[WHAT YOU NEED TO DO] The goal here is an exact copy of the entries below, without their pictures.

Dataset items
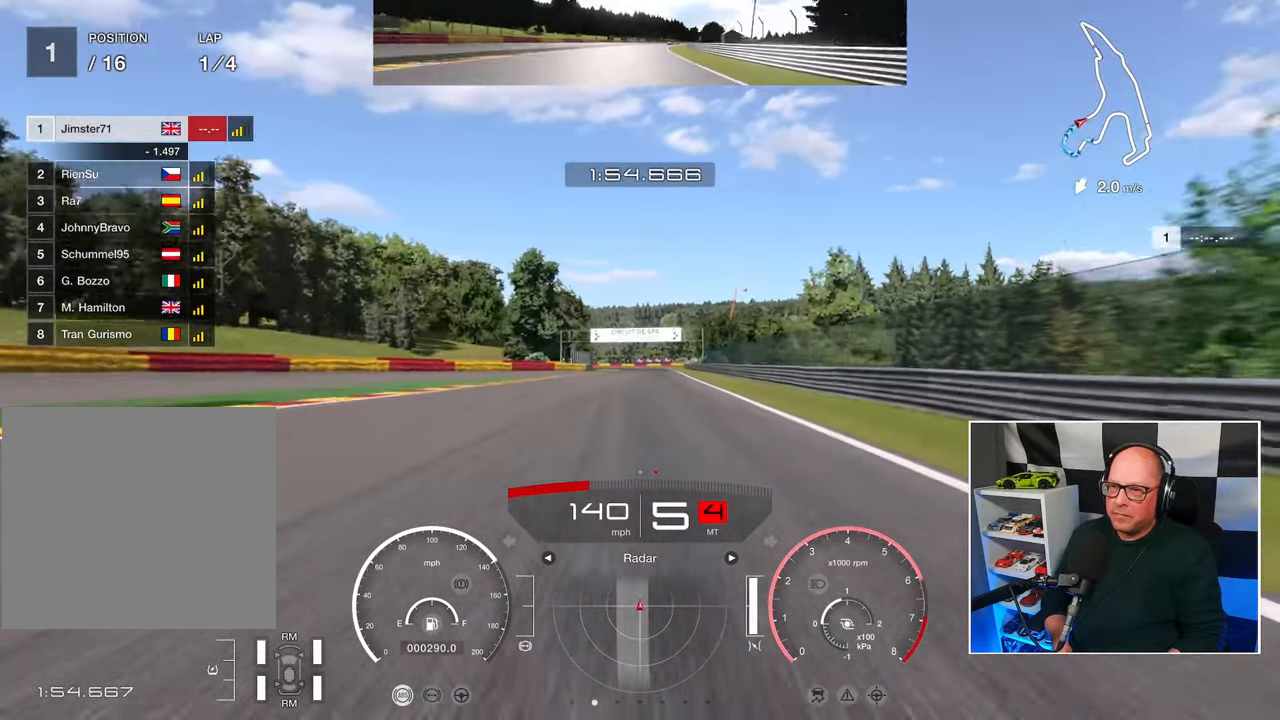
{"buttons": ["R2"], "left_stick": "up-left", "right_stick": "center", "events": [[217, "left_stick", "center"], [450, "left_stick", "up-left"]]}
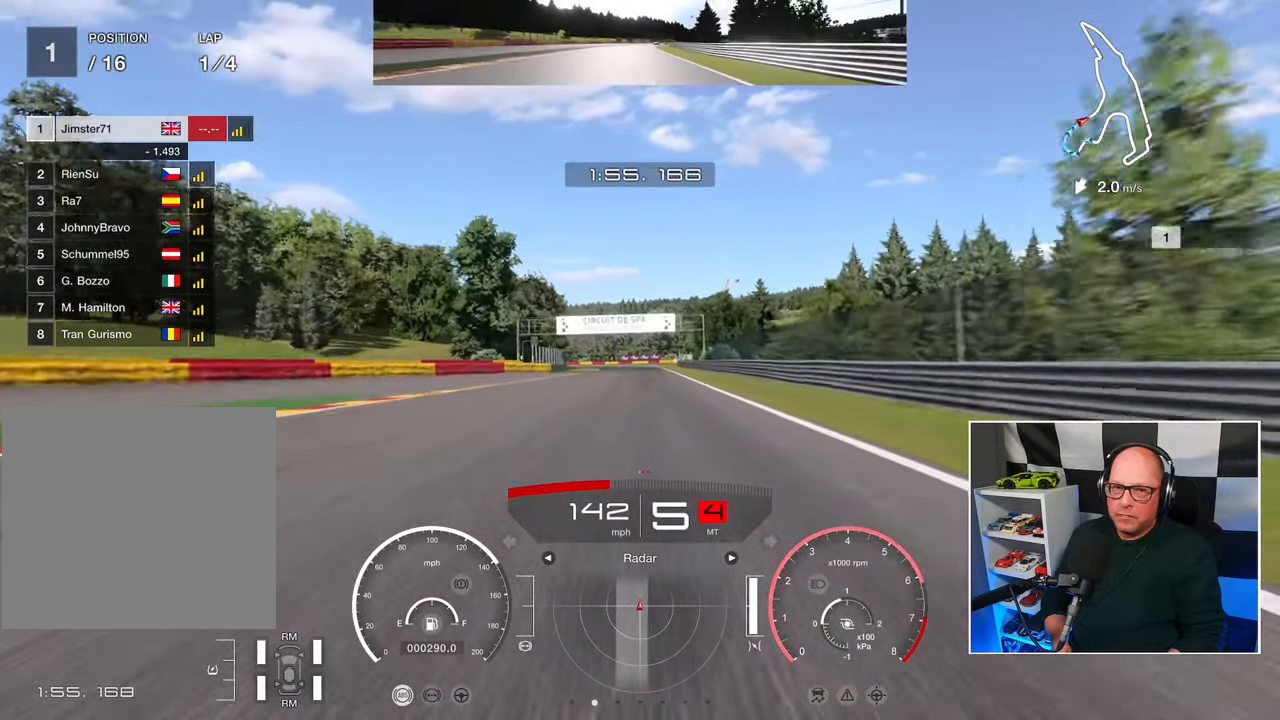
{"buttons": ["R2"], "left_stick": "center", "right_stick": "center", "events": [[100, "left_stick", "center"]]}
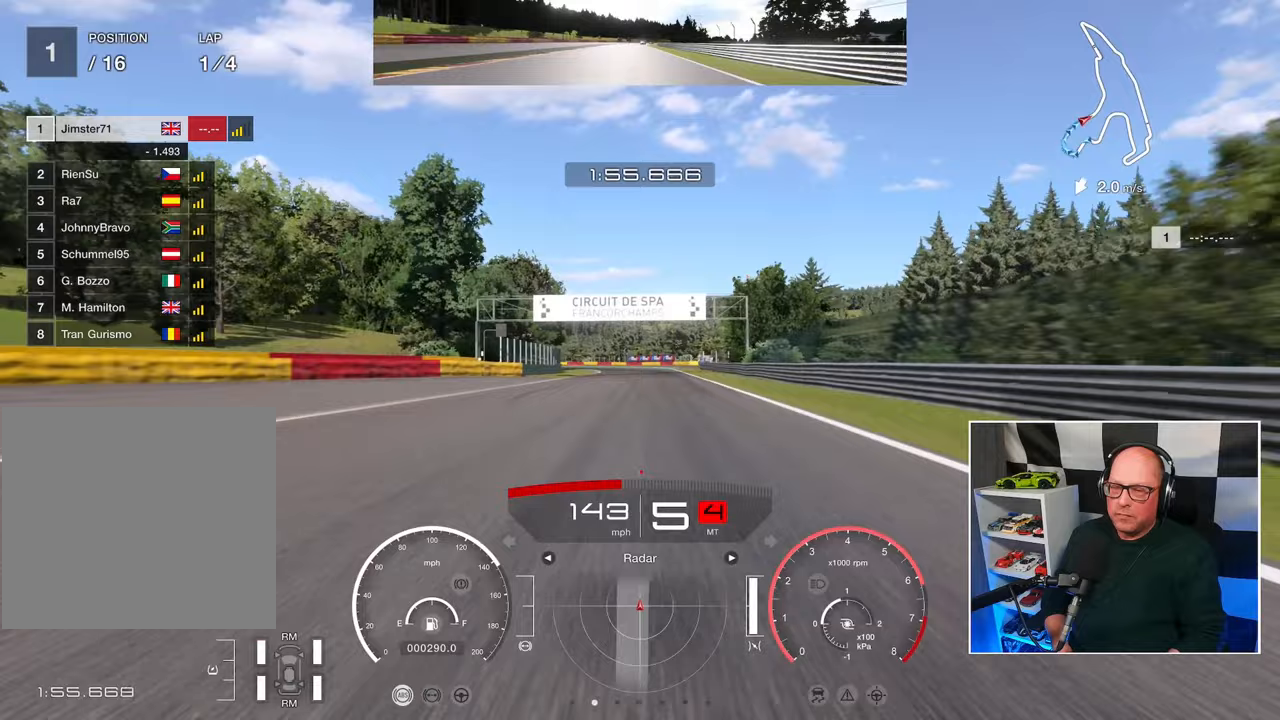
{"buttons": ["R2"], "left_stick": "center", "right_stick": "center", "events": []}
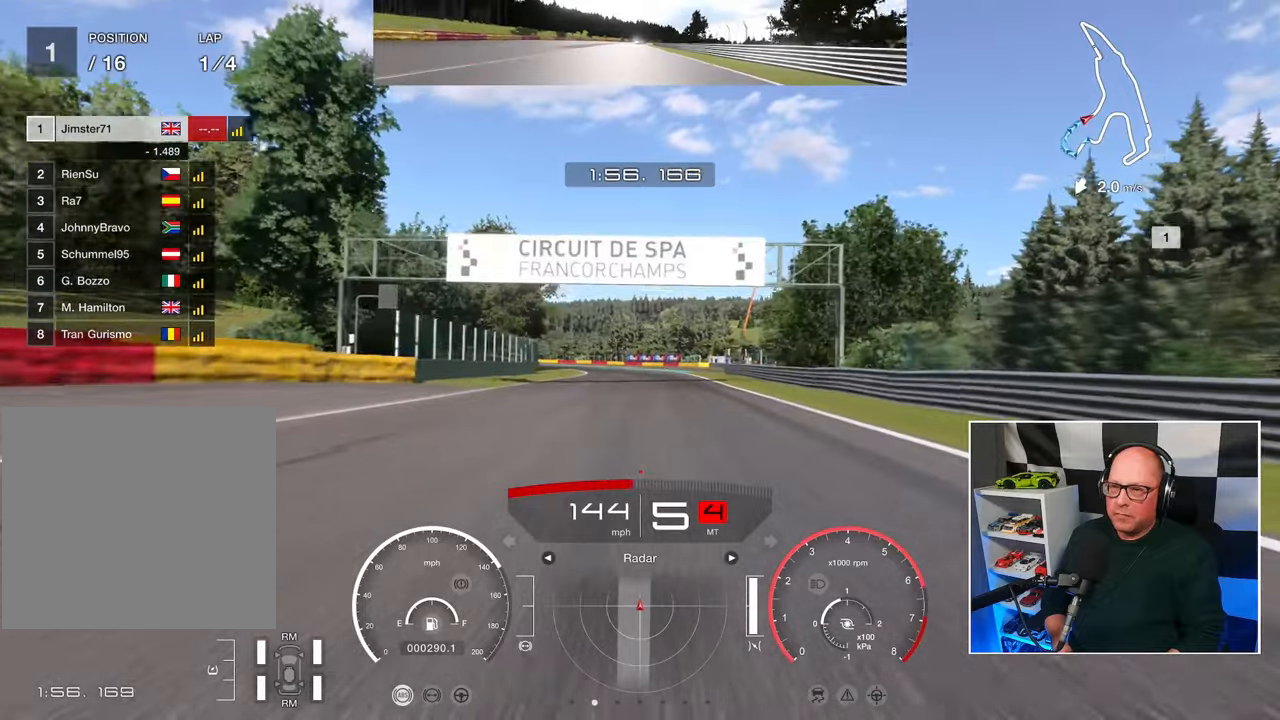
{"buttons": ["R2"], "left_stick": "center", "right_stick": "center", "events": []}
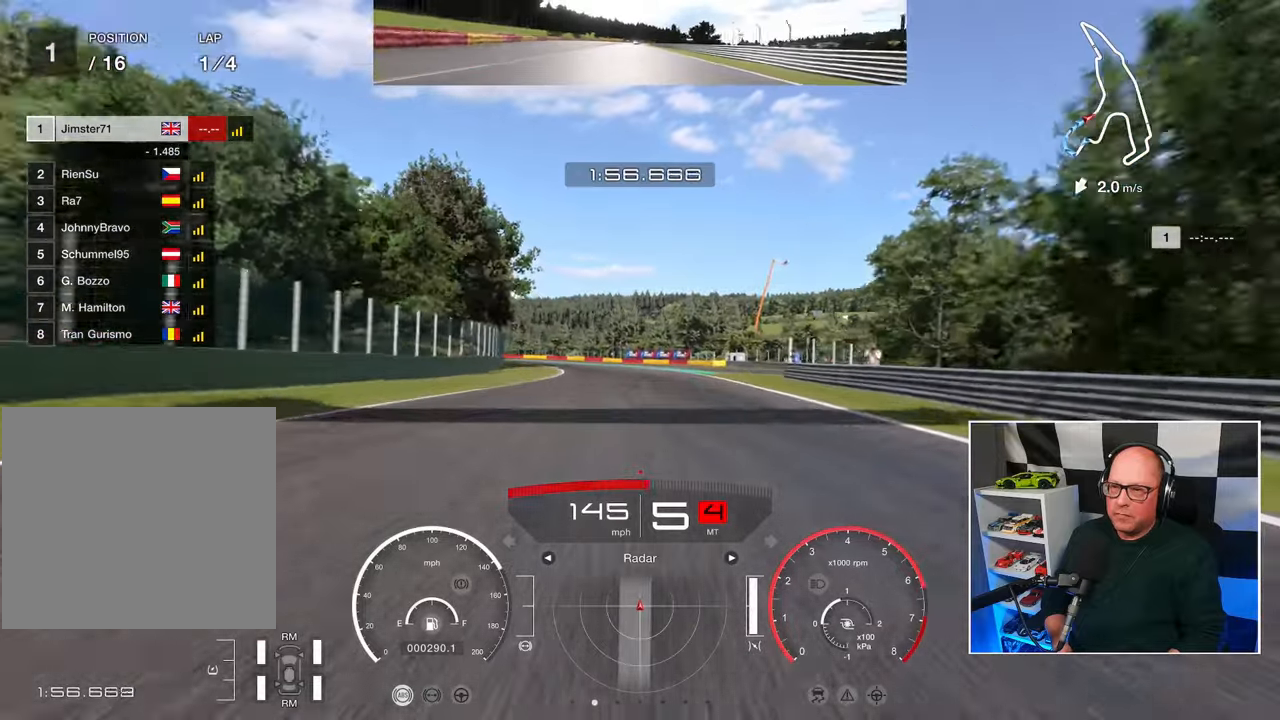
{"buttons": ["R2"], "left_stick": "up-left", "right_stick": "center", "events": [[450, "left_stick", "up-left"]]}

[EXERCISE SOLUTION]
{"buttons": ["R2"], "left_stick": "up-left", "right_stick": "center", "events": [[217, "left_stick", "center"], [450, "left_stick", "up-left"]]}
{"buttons": ["R2"], "left_stick": "center", "right_stick": "center", "events": [[100, "left_stick", "center"]]}
{"buttons": ["R2"], "left_stick": "center", "right_stick": "center", "events": []}
{"buttons": ["R2"], "left_stick": "center", "right_stick": "center", "events": []}
{"buttons": ["R2"], "left_stick": "up-left", "right_stick": "center", "events": [[450, "left_stick", "up-left"]]}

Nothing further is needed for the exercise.